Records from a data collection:

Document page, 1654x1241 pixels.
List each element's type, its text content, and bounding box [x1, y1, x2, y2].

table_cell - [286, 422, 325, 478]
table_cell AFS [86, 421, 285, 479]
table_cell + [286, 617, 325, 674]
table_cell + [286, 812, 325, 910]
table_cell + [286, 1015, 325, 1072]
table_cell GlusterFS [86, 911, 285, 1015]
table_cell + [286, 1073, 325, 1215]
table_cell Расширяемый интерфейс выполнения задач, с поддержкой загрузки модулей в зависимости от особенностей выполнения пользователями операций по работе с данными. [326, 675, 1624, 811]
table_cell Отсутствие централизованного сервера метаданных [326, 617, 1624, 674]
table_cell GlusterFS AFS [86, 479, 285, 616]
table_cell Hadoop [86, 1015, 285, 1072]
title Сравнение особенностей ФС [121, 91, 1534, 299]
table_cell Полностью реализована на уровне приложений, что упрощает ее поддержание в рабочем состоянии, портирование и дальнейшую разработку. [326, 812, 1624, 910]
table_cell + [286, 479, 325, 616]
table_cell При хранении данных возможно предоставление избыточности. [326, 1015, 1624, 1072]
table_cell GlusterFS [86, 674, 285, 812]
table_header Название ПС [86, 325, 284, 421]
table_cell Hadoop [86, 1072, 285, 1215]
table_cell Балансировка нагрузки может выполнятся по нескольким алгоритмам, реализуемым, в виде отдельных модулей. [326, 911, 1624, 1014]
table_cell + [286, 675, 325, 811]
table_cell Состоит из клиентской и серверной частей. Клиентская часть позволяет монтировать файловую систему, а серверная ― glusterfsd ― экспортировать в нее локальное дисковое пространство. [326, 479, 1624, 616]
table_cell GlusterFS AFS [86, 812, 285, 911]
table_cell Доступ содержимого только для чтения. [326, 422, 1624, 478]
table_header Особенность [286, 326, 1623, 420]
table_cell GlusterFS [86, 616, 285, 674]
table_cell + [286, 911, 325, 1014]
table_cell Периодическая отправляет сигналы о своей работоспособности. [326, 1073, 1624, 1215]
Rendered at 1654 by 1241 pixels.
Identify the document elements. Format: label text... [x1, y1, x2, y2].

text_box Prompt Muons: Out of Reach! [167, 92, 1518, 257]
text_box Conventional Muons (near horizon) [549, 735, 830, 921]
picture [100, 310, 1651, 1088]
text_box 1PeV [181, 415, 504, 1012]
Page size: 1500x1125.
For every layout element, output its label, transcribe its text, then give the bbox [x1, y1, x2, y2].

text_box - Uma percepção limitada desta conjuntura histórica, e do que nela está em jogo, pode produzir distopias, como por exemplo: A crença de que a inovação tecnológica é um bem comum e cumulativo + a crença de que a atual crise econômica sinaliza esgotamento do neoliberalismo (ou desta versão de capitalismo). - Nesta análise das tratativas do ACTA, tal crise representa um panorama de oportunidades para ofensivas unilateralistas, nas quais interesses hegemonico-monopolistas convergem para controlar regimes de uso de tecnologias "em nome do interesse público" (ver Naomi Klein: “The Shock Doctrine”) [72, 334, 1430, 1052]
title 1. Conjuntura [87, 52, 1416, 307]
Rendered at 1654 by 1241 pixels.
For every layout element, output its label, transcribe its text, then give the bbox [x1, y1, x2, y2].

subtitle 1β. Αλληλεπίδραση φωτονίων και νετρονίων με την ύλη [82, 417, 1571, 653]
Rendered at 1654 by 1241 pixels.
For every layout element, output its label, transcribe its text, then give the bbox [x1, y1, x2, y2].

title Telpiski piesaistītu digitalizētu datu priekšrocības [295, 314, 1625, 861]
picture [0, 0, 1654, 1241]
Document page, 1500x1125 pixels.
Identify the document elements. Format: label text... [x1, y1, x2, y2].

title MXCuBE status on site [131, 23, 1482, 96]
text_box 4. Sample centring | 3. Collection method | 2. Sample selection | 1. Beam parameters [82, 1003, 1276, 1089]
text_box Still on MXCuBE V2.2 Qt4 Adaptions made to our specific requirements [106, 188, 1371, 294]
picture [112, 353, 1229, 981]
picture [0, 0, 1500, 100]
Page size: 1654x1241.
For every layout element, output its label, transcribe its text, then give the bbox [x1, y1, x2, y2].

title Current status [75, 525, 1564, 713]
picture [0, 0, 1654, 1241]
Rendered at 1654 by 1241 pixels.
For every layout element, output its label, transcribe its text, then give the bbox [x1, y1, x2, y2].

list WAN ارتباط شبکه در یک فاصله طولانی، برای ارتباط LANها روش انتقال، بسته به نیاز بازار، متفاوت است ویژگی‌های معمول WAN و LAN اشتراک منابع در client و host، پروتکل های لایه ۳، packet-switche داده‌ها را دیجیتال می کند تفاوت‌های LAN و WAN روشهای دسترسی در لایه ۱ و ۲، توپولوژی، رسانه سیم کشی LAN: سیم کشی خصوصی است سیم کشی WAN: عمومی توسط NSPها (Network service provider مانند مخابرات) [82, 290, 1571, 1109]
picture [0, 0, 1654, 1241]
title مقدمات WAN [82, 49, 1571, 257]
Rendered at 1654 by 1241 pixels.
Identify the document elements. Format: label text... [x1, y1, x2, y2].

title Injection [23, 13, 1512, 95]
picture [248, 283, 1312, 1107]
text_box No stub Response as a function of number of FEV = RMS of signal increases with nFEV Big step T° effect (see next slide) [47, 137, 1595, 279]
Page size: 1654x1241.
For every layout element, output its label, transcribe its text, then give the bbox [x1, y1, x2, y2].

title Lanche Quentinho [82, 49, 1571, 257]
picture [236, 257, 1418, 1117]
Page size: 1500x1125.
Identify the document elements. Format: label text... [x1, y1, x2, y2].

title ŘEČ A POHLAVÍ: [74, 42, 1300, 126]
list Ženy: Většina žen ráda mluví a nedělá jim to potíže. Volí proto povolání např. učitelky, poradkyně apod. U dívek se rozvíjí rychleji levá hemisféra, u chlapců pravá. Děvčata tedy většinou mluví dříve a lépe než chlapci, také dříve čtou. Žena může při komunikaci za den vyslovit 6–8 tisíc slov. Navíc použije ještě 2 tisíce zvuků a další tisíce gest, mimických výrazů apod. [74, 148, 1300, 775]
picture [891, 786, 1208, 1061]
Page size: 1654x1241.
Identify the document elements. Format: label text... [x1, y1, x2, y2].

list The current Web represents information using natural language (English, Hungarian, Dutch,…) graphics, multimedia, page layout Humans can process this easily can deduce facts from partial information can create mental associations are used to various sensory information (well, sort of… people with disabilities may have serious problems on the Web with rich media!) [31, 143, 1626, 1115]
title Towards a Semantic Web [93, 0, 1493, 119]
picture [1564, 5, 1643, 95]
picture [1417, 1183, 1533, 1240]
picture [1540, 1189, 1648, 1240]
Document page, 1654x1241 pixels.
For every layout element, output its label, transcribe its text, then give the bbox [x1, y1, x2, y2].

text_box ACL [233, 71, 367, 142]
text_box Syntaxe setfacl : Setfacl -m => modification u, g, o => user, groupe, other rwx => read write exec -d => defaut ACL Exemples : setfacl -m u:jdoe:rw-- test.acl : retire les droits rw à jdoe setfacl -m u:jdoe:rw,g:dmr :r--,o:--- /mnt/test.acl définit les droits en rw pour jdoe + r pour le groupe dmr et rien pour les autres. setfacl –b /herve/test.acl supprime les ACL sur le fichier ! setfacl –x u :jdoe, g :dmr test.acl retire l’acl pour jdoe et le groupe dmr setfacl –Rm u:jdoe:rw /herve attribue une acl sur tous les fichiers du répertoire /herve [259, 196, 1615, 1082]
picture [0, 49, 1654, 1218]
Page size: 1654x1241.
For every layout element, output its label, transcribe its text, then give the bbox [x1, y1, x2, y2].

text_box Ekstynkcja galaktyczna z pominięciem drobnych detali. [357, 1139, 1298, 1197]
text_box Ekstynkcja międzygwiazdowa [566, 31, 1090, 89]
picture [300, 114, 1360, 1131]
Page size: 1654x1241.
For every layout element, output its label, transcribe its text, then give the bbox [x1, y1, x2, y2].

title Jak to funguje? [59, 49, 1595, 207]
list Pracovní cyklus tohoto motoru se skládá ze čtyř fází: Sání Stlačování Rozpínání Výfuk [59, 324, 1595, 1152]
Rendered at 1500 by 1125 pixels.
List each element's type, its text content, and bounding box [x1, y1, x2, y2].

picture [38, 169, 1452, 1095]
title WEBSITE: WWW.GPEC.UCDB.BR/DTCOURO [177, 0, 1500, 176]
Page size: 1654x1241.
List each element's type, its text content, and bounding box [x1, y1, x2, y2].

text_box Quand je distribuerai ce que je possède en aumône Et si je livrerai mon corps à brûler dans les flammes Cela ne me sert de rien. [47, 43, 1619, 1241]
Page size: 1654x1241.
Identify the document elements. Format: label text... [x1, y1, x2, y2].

### [Task to carry out]
Retype the lines exactly as they appear, beginning at the very first line of the items and ending with the line that contains "table_cell + [286, 1073, 325, 1215]", including both.

### [Output below]
Document page, 1654x1241 pixels.
List each element's type, its text content, and bounding box [x1, y1, x2, y2].

table_cell - [286, 422, 325, 478]
table_cell AFS [86, 421, 285, 479]
table_cell + [286, 617, 325, 674]
table_cell + [286, 812, 325, 910]
table_cell + [286, 1015, 325, 1072]
table_cell GlusterFS [86, 911, 285, 1015]
table_cell + [286, 1073, 325, 1215]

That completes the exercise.